Looking at the 13.3-inch Lenovo Yoga 720, I can’t understand why you would consider an Apple MacBook Air. I mean, if you’re a Mac user and averse to Windows, I understand that. But otherwise, everything about the Yoga 720 makes the Air look antiquated.
They look and weigh about the same: Slim and silver with a weight around 3 pounds (1.3 kg). But open up the lid on the 720 and you’re greeted with a full-HD IPS touchscreen with edge-to-edge glass and a minimal bezel. And, being a 2-in-1, that screen rotates around to the back of the keyboard letting you use it as a tablet. Plus, it’s pen-enabled, so you can also draw and write on the screen. Inside you get better specs than the entry-level Air, too, and the Yoga starts more than $100 less. And even if you don’t care about Apple, the Yoga 720 is a good bargain against its 2-in-1 Windows competition, too.
There is, however, a difference between a laptop that’s a good value and one that’s cheap; the Yoga 720 is the former. Starting at around $800 (it starts at £800 in the UK and AU$1,700 in Australia), the base configuration isn’t far off from what you’d get from other PC makers selling Yoga-like computers. However, there are little things like using a fast solid-state drive instead of a slow-spinning hard drive or supporting Thunderbolt 3 that make it a better deal.
Lenovo Yoga 720
|Price as reviewed||$799|
|Display size/resolution||13-inch 1,920×1,080 IPS touch|
|PC CPU||2.5GHz Intel Core i5-7200U|
|PC Memory||8GB DDR4 SDRAM 2,133MHz|
|Graphics||128MB dedicated Intel HD Graphics 620|
|Storage||256GB PCIe SSD|
|Networking||802.11ac, Bluetooth 4.1|
|Operating system||Windows 10 Home (64-bit)|
Premium on the outside
In the past year, there have been more and more convertible laptops with skinny screen bezels — the frame that goes around the display. Combined with their edge-to-edge glass, not only does it look good since the screen takes up nearly the entire lid, but it lets you have a larger screen in a smaller body. However, this trend has forced designers to relocate integrated webcams to below the screen, which results in an unfortunate up-the-nose shot. That, thankfully, is not the case here.

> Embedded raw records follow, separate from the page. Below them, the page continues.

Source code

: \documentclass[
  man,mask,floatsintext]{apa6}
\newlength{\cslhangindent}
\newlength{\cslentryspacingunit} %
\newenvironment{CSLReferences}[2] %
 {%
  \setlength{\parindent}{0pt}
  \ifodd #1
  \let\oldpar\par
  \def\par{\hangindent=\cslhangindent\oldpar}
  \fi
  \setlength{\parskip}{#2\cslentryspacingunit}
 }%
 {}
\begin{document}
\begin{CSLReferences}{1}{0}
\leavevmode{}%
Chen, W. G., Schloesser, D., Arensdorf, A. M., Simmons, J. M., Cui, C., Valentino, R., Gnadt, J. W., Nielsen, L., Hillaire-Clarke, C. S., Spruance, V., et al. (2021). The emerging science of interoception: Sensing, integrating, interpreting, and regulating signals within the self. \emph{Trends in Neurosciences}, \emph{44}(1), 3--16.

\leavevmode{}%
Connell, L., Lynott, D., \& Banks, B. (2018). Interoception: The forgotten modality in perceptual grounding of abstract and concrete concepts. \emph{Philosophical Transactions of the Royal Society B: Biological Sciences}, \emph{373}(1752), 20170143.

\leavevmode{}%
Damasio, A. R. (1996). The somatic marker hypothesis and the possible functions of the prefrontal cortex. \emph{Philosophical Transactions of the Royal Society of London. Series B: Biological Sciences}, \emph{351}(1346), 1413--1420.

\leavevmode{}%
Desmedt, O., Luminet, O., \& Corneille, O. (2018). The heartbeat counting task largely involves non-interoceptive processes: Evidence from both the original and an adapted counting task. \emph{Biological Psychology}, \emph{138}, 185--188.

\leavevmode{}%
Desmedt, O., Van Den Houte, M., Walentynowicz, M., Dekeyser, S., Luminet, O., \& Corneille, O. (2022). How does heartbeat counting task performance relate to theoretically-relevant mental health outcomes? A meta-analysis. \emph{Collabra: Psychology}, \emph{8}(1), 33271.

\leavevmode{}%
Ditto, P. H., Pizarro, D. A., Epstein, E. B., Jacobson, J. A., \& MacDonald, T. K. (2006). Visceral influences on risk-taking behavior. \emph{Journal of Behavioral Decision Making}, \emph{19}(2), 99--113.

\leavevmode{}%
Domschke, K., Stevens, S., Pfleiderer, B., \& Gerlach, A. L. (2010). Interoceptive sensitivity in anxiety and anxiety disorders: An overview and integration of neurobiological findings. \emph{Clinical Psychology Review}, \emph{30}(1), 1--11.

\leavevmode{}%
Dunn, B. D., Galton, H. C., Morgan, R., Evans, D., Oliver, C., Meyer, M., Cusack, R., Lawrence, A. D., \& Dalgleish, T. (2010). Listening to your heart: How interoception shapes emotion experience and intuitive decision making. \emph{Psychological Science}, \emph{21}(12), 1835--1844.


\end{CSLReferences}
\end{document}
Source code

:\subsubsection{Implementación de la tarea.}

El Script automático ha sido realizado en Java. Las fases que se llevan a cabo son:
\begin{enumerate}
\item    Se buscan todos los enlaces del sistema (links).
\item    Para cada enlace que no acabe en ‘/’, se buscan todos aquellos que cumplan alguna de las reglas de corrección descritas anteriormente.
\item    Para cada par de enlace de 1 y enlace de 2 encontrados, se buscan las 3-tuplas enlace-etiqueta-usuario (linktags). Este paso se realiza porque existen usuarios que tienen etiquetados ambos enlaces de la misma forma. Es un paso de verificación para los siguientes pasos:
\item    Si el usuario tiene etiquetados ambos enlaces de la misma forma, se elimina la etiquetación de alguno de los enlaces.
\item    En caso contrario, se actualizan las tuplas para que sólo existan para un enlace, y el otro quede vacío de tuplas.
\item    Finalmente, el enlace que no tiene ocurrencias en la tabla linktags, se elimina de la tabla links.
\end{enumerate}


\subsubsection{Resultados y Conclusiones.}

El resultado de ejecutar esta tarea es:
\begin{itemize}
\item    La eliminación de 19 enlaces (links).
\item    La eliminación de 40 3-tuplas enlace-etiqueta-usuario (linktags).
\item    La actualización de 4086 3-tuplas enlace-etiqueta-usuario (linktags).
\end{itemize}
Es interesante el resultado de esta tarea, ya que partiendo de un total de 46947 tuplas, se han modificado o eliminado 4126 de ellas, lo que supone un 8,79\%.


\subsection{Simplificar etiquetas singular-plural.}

The display has good color performance, but not good enough to recommend for critical photo and video editing (not that you can really do those things well with this system’s components). It gets adequately bright for outdoor use, though with the glossy coating you might still struggle. One nice extra, though: The display also supports Lenovo’s optional Active Pen if writing or drawing on the screen is a necessity for you.
The hefty hinges on the screen help keep the Yoga in just about any position you could want it in. They’re stiff enough that it will require two hands to open it, but not so much that you’ll have problems adjusting it.
The keyboard might not feel as firm as one of the company’s professional ThinkPad models, but the keys still have a fair amount of travel to make typing comfortable and they are well spaced, clearly labeled and brightly back lit. Also, Lenovo made the Shift key larger than its predecessor’s resulting in fewer errors when typing (at least for me).
Lenovo used a Windows Precision touchpad that works really well and I didn’t experience any cursor jumpiness. The precision pad means you get full multitouch gesture support for three- and four-finger gestures for quickly switching between applications, activating Cortana (Microsoft’s digital assistant) or hiding all open windows.